I believe passionately in spoken word poetry. Ever since I first found the stage at age 16, it changed my life. I hoped to provide the same opportunities to this generation’s young people.

We started off strong, hosting a weekly workshop at City High School along with West, Tate, and Liberty. More than 70 high school students joining in total.

Then, as we all know, COVID hit. With us all isolated to our homes, forced into online schooling and the concerns of a global pandemic on all of our minds, I was sure IC Speaks would fall to the wayside.

I reached out to my students and asked them, “should we give IC Speaks a break, or would you all like to try this virtual thing?” To my surprise, the response was an emphatic, “let’s keep going!” 

Only when we began meeting weekly, and virtually, did I understand where my students were coming from.

“This is always my favorite Zoom of the week,” some said. Others said nothing yet their consistent presence spoke for them. 

One of my students, Billy, attended nearly every meeting with their microphone cut off, headphones in, and never spoke out loud. At first, their silence seemed an odd choice during a spoken word workshop.

But then, Billy told me their guardians didn’t really like them attending IC Speaks workshops because they thought we (and writing in general) caused Billy’s queerness.

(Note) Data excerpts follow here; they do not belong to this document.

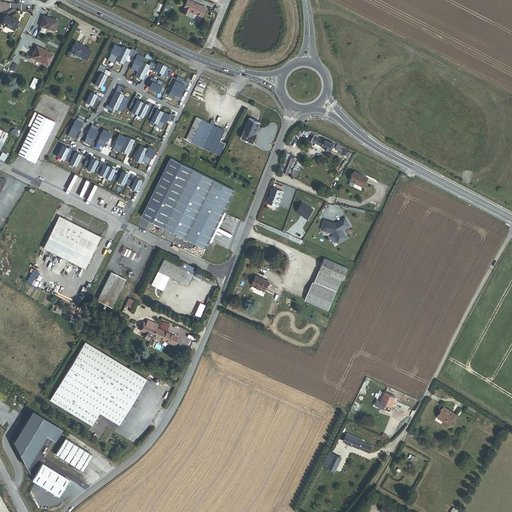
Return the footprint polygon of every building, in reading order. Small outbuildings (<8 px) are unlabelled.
[(206,7),(189,0),(187,0),(182,11),(188,14),(189,11),(201,17),(206,7)] [(3,24),(14,30),(18,21),(7,16),(3,24)] [(40,26),(54,31),(58,21),(43,16),(40,26)] [(81,58),(85,60),(90,50),(75,42),(71,51),(82,56),(81,58)] [(122,48),(115,44),(111,52),(108,60),(114,63),(116,60),(123,64),(130,49),(123,46),(122,48)] [(31,57),(48,65),(53,54),(37,46),(31,57)] [(139,52),(132,48),(128,55),(135,58),(134,61),(134,62),(131,68),(137,71),(135,76),(142,79),(148,69),(154,72),(155,70),(161,74),(159,77),(165,80),(166,76),(169,77),(172,70),(158,63),(157,65),(151,62),(149,65),(142,62),(145,57),(138,54),(139,52)] [(105,79),(106,75),(104,74),(105,71),(99,67),(97,71),(100,73),(95,85),(100,88),(102,84),(105,86),(108,80),(105,79)] [(187,87),(189,83),(182,80),(183,79),(177,76),(175,81),(174,80),(171,86),(182,91),(185,86),(187,87)] [(161,86),(163,82),(158,79),(158,80),(151,77),(149,81),(152,82),(149,87),(160,93),(163,87),(161,86)] [(129,99),(123,96),(123,95),(119,93),(122,87),(119,85),(112,98),(126,105),(129,99)] [(180,96),(182,91),(171,86),(169,91),(170,92),(168,96),(173,99),(174,97),(180,101),(182,97),(180,96)] [(101,101),(103,98),(91,92),(85,103),(91,106),(92,103),(95,105),(98,100),(101,101)] [(136,115),(142,102),(137,100),(139,97),(135,96),(129,108),(132,109),(131,112),(136,115)] [(126,105),(112,98),(109,105),(107,104),(105,108),(112,111),(113,108),(116,109),(123,112),(126,105)] [(146,116),(152,104),(149,102),(148,105),(142,102),(136,115),(141,118),(143,115),(146,116)] [(155,125),(162,112),(157,109),(158,107),(154,105),(148,117),(152,119),(150,122),(155,125)] [(170,122),(173,115),(170,113),(169,115),(162,112),(155,125),(155,126),(162,129),(165,123),(167,120),(170,122)] [(35,162),(55,122),(38,113),(18,154),(35,162)] [(76,120),(75,120),(68,135),(75,139),(78,131),(79,131),(84,120),(77,117),(76,120)] [(255,142),(259,134),(256,133),(260,122),(249,117),(241,137),(255,142)] [(229,144),(224,141),(229,131),(220,127),(213,123),(207,120),(196,142),(223,156),(229,144)] [(92,124),(87,135),(84,141),(91,145),(97,131),(97,130),(98,127),(92,124)] [(110,133),(103,129),(96,143),(103,146),(106,140),(107,140),(110,133)] [(126,138),(119,134),(115,142),(116,142),(113,148),(119,152),(120,150),(127,153),(134,140),(127,136),(126,138)] [(331,151),(335,144),(325,140),(325,141),(314,136),(314,137),(311,136),(309,140),(331,151)] [(66,160),(73,148),(72,148),(69,146),(68,148),(62,145),(57,157),(63,160),(63,159),(66,160)] [(147,149),(140,145),(133,159),(141,163),(142,161),(148,164),(151,157),(152,158),(156,150),(148,147),(147,149)] [(75,166),(81,154),(75,151),(76,149),(73,148),(66,160),(69,162),(69,163),(75,166)] [(286,176),(287,174),(289,174),(295,158),(289,155),(289,156),(285,154),(282,162),(286,164),(285,167),(281,165),(279,171),(283,172),(282,174),(286,176)] [(86,160),(84,165),(88,166),(87,168),(92,171),(97,161),(92,158),(90,162),(86,160)] [(235,190),(171,158),(142,216),(206,248),(235,190)] [(102,167),(98,166),(96,170),(99,172),(99,174),(109,179),(110,178),(114,180),(116,175),(113,173),(115,169),(104,164),(102,167)] [(128,174),(122,171),(117,181),(123,184),(124,182),(131,186),(130,188),(136,190),(141,180),(135,177),(134,181),(126,177),(128,174)] [(365,188),(369,178),(362,175),(363,173),(360,172),(359,174),(355,172),(351,181),(365,188)] [(268,203),(277,206),(282,191),(273,187),(268,203)] [(314,210),(303,203),(298,211),(298,213),(305,216),(304,217),(308,219),(314,210)] [(96,246),(101,236),(59,215),(43,248),(85,269),(95,249),(96,246)] [(323,219),(321,230),(332,234),(339,244),(348,238),(344,230),(351,226),(346,217),(336,224),(323,219)] [(112,269),(120,274),(136,243),(127,239),(112,269)] [(189,284),(195,273),(171,261),(168,259),(166,258),(161,270),(189,284)] [(344,279),(349,268),(327,258),(323,269),(344,279)] [(97,298),(113,306),(124,282),(118,279),(120,274),(112,269),(97,298)] [(330,310),(344,279),(323,269),(317,282),(315,281),(307,299),(330,310)] [(118,279),(124,282),(127,277),(120,274),(118,279)] [(254,283),(267,289),(271,279),(258,274),(254,283)] [(134,299),(129,296),(126,303),(131,305),(134,299)] [(196,314),(201,317),(207,305),(201,303),(196,314)] [(157,328),(158,324),(148,320),(146,323),(143,322),(140,330),(147,333),(145,338),(151,340),(153,336),(157,328)] [(170,324),(163,321),(161,327),(168,330),(170,324)] [(177,337),(157,328),(153,336),(173,345),(177,337)] [(119,424),(146,379),(85,342),(50,400),(92,425),(100,412),(119,424)] [(381,402),(392,407),(396,398),(385,393),(381,402)] [(442,421),(453,429),(460,419),(448,411),(442,421)] [(57,443),(64,432),(35,413),(17,443),(28,470),(48,438),(57,443)] [(373,447),(363,442),(364,441),(348,434),(344,442),(370,453),(373,447)] [(92,455),(65,438),(55,454),(82,471),(92,455)] [(323,464),(336,471),(342,459),(330,452),(323,464)] [(59,496),(69,480),(42,463),(32,479),(59,496)]
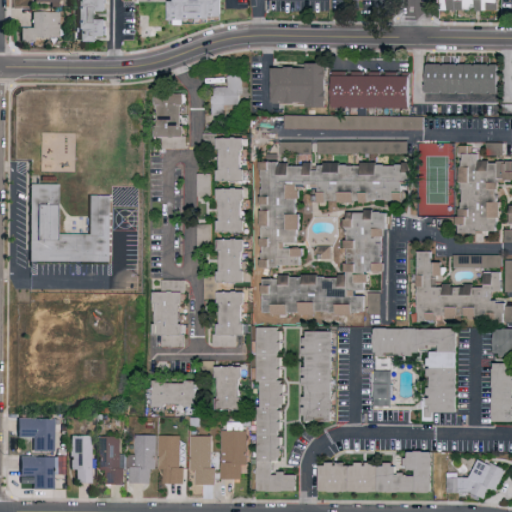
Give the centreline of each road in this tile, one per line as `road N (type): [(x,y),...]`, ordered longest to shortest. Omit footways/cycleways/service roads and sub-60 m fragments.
road 1 (tertiary): [(0,66),(129,68),(219,40),(268,36),(511,37)]
road 2 (residential): [(0,511),(145,511)]
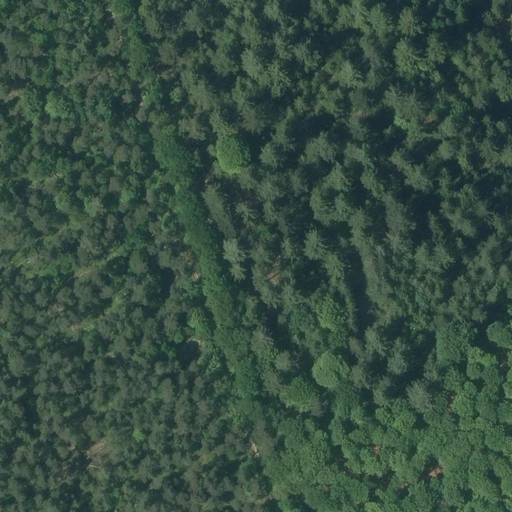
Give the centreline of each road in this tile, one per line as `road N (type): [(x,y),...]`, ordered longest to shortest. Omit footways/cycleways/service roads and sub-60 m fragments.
road 1 (track): [(137,0),(304,511)]
road 2 (track): [(272,511),(120,0)]
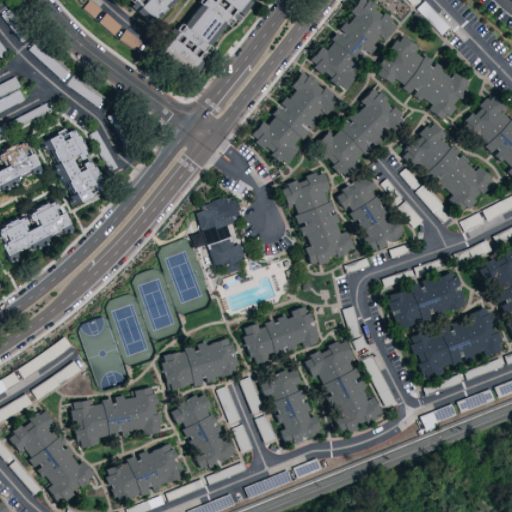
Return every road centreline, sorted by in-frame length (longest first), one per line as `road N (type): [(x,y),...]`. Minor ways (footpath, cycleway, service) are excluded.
road 1 (secondary): [(190,129),(68,270),(0,322)]
road 2 (residential): [(38,0),(71,38),(209,143)]
road 3 (secondary): [(209,143),(325,0)]
road 4 (secondary): [(94,276),(209,143)]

Billy’s silent presence signified that even with the threat of home harmony on the line, they needed a place to be themselves. The pandemic made it harder, but not impossible. 

Similarly, another student, Skylar, joined every meeting they could, video on and mic out. During one workshop, they seemed extra unsettled, shifting in their seat and eyes looking elsewhere.

I sent a private message to check in; they shared that their guardians were arguing in the background. I assured Skylar that they could leave the workshop if they needed to, but they said the virtual space of IC Speaks is where they’d rather be.

Over a year has passed now since I thought IC Speaks might need to end. Instead, it is living, and even growing. The students who joined from the start have not only invited their peers; they’ve each grown individually in the safe space of our weekly meetings.

The pandemic may have pushed us far apart and recent events like Chauvin’s Trail, Daunte Wright’s murder, and the pepper spraying of an army veteran may continue to challenge our sense of community,  but art will always pull us closer by offering security and a space to search for answers.

caleb rainey 2021
Author Caleb Rainey is an award-winning slam poet, founder of the IC Speaks youth spoken word and poetry program, and author of two poetry compilations, “Look Black Boy” and “Heart Notes.”